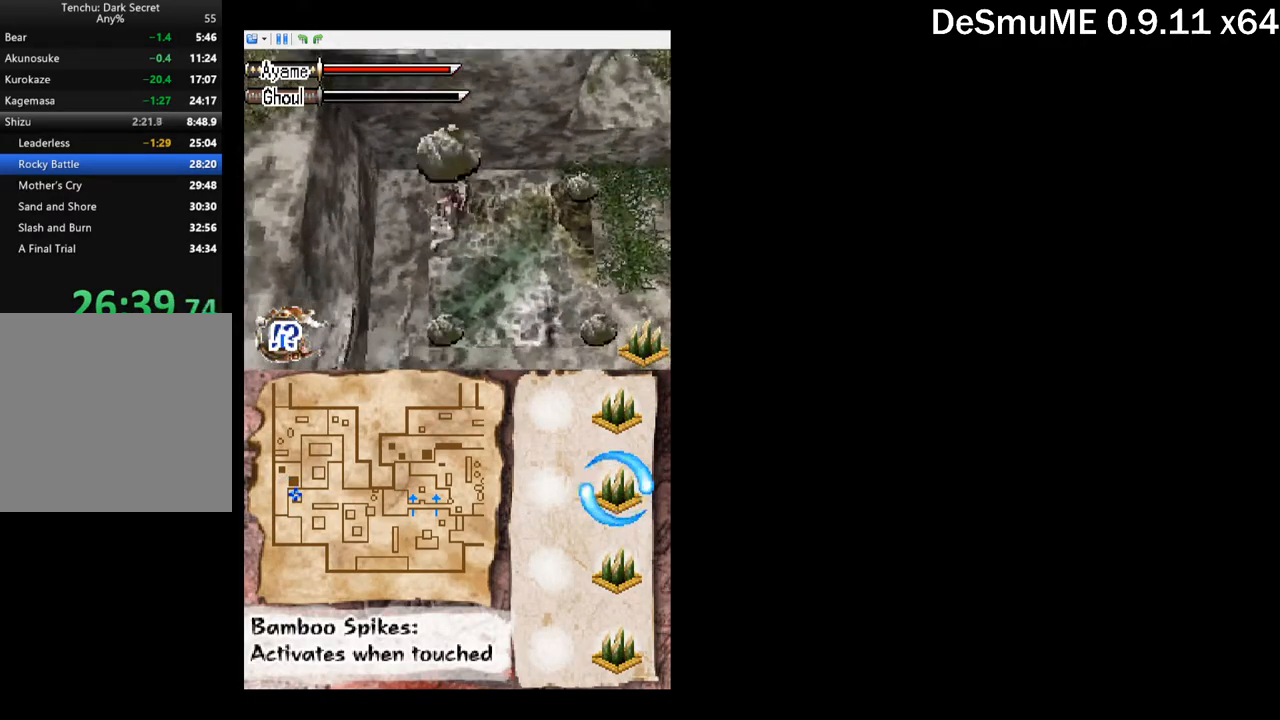
{"buttons": ["DPAD_LEFT"], "button_events": [[67, "A", "up"], [100, "DPAD_RIGHT", "down"], [317, "DPAD_RIGHT", "up"], [400, "DPAD_LEFT", "down"], [417, "DPAD_DOWN", "up"]]}
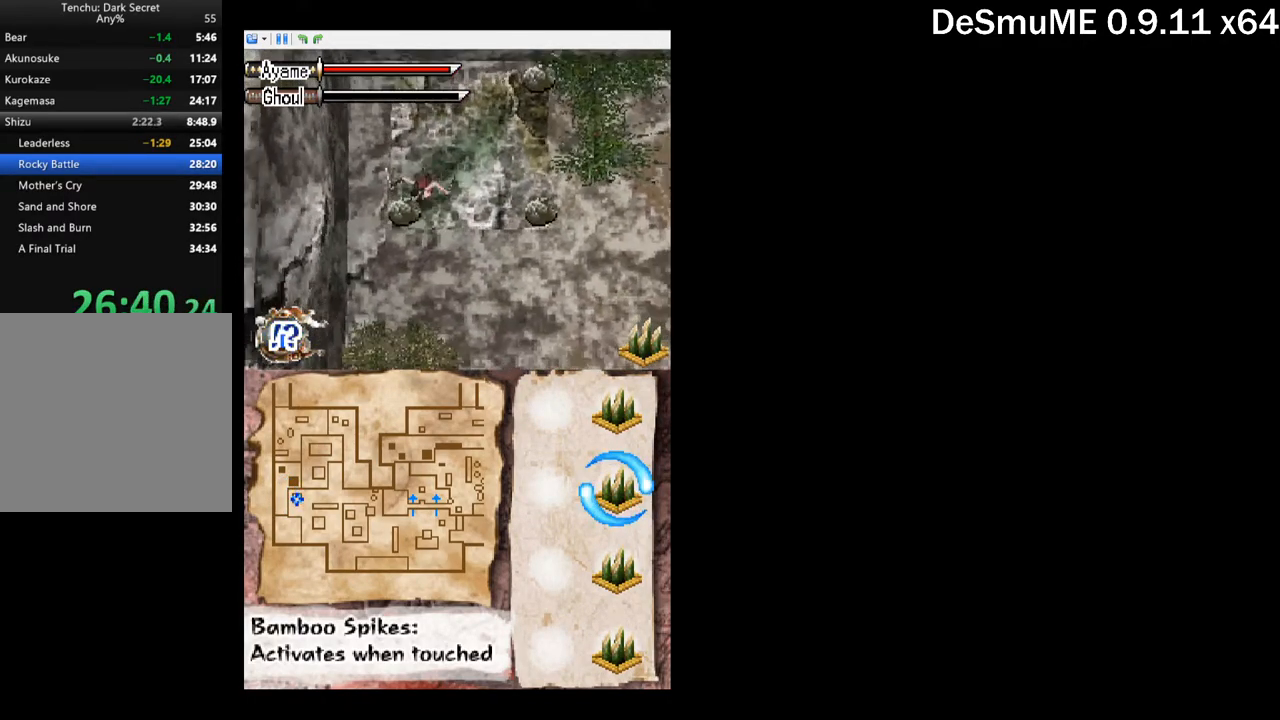
{"buttons": ["DPAD_DOWN", "DPAD_RIGHT"], "button_events": [[67, "DPAD_LEFT", "up"], [100, "DPAD_RIGHT", "down"], [484, "DPAD_DOWN", "down"]]}
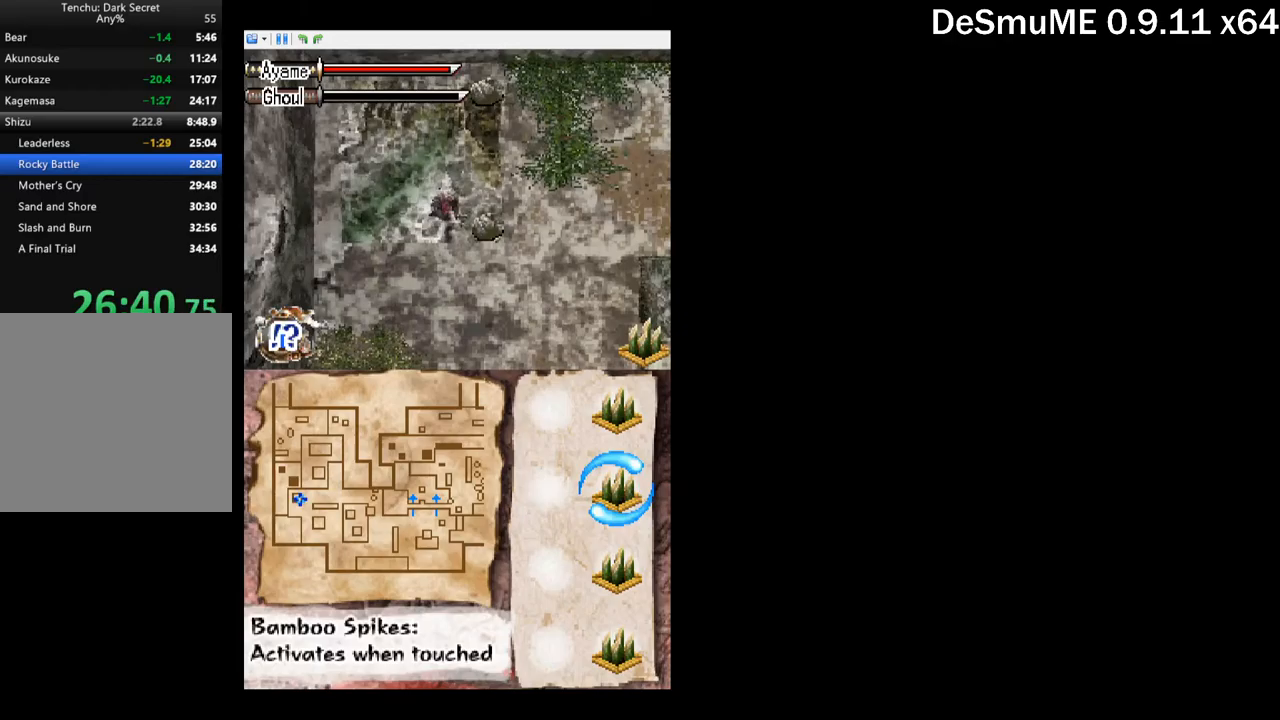
{"buttons": [], "button_events": [[133, "DPAD_DOWN", "up"], [150, "DPAD_RIGHT", "up"]]}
○ ○ ○ ○ ○ ○ ○
» Work required: Copy the listing exactly but drop its images.

» Expected answer:
{"buttons": ["DPAD_LEFT"], "button_events": [[67, "A", "up"], [100, "DPAD_RIGHT", "down"], [317, "DPAD_RIGHT", "up"], [400, "DPAD_LEFT", "down"], [417, "DPAD_DOWN", "up"]]}
{"buttons": ["DPAD_DOWN", "DPAD_RIGHT"], "button_events": [[67, "DPAD_LEFT", "up"], [100, "DPAD_RIGHT", "down"], [484, "DPAD_DOWN", "down"]]}
{"buttons": [], "button_events": [[133, "DPAD_DOWN", "up"], [150, "DPAD_RIGHT", "up"]]}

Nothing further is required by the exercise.